Okay... So what real-world game engine should FutureMark make use for the 3.0 shader tests?

I really don't see the point of a packaged benchmark that tries to be exactly like a real-world game, right down to the engine used. If you want that route then why not.... Oooh, I dunno.... Just benchmark using real-world games? ;)
 
Hanners said:
Okay... So what real-world game engine should FutureMark make use for the 3.0 shader tests?

Yes a real world game engine in 3dmark would not make sense at all. 3dmark needs to be progressive in its use of features, mimicking current games would make it almost completely useless.
 
One of the criticisms of 03 was that it was too theoretical and didnt show in the best possible way how your system would perform in games.
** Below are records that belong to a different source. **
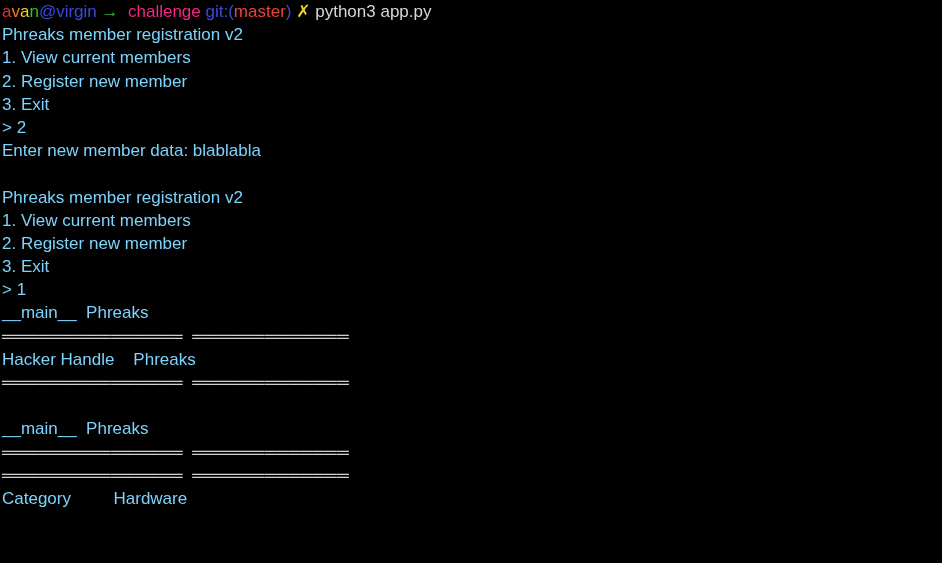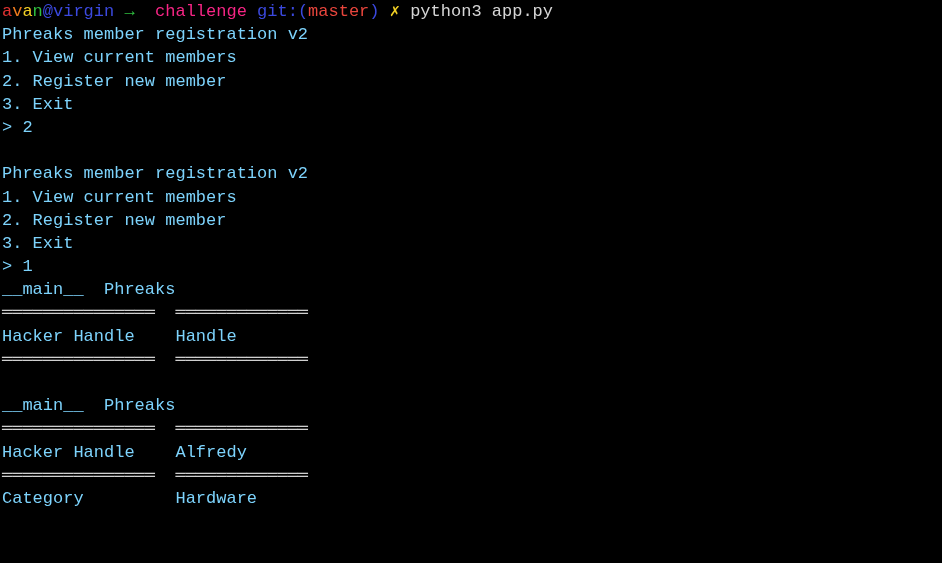--- a/index.html
+++ b/index.html
@@ -19,7 +19,7 @@
     height: 563px;
     background: #000000;
     color: #cfcfcf;
-    font-family: Liberation Mono, monospace;
+    font-family: Liberation Sans, sans-serif;
     font-size: 17px;
     line-height: 23.2px;
     letter-spacing: 0px;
Using real game engines would resolve this issue.

You could bench with real world games, but if you had maybe 4 different game engines in 04 it means everyone can run all four on their system and compare performance. Not everyone has access to loads of games to test their system and see how it compares to the many reviews they see. Including real game engines in 04 doesnt stop reviewers from being able to test other games too...and it doesnt stop futuremark from including theoretical tests.

It also wouldnt be hard to arrange engines, i'm sure quite a few companies would be falling over themselves to get their engine featured in 04. Its a huge advertisment for them.

As for Pixel Shader 3.0, who says there will be a test in 04 that counts towards the score and features PS3.0...it would seem more likely to me that there will be a theoretical test featuring 3.0 ... much like the PS1.4 test in 3dm2001. Depends on when its released, and what ATI and NV have released i guess. There is also the option to have a company who plans to use PS3.0 in an engine write a test for FM.
 
Using a game engine would be pointless, why not simply use a real game? How would 3DMark be any different from any game benchmark you could run if it used a game engine?

The very fact that it doesn't use one is what makes the thing useful!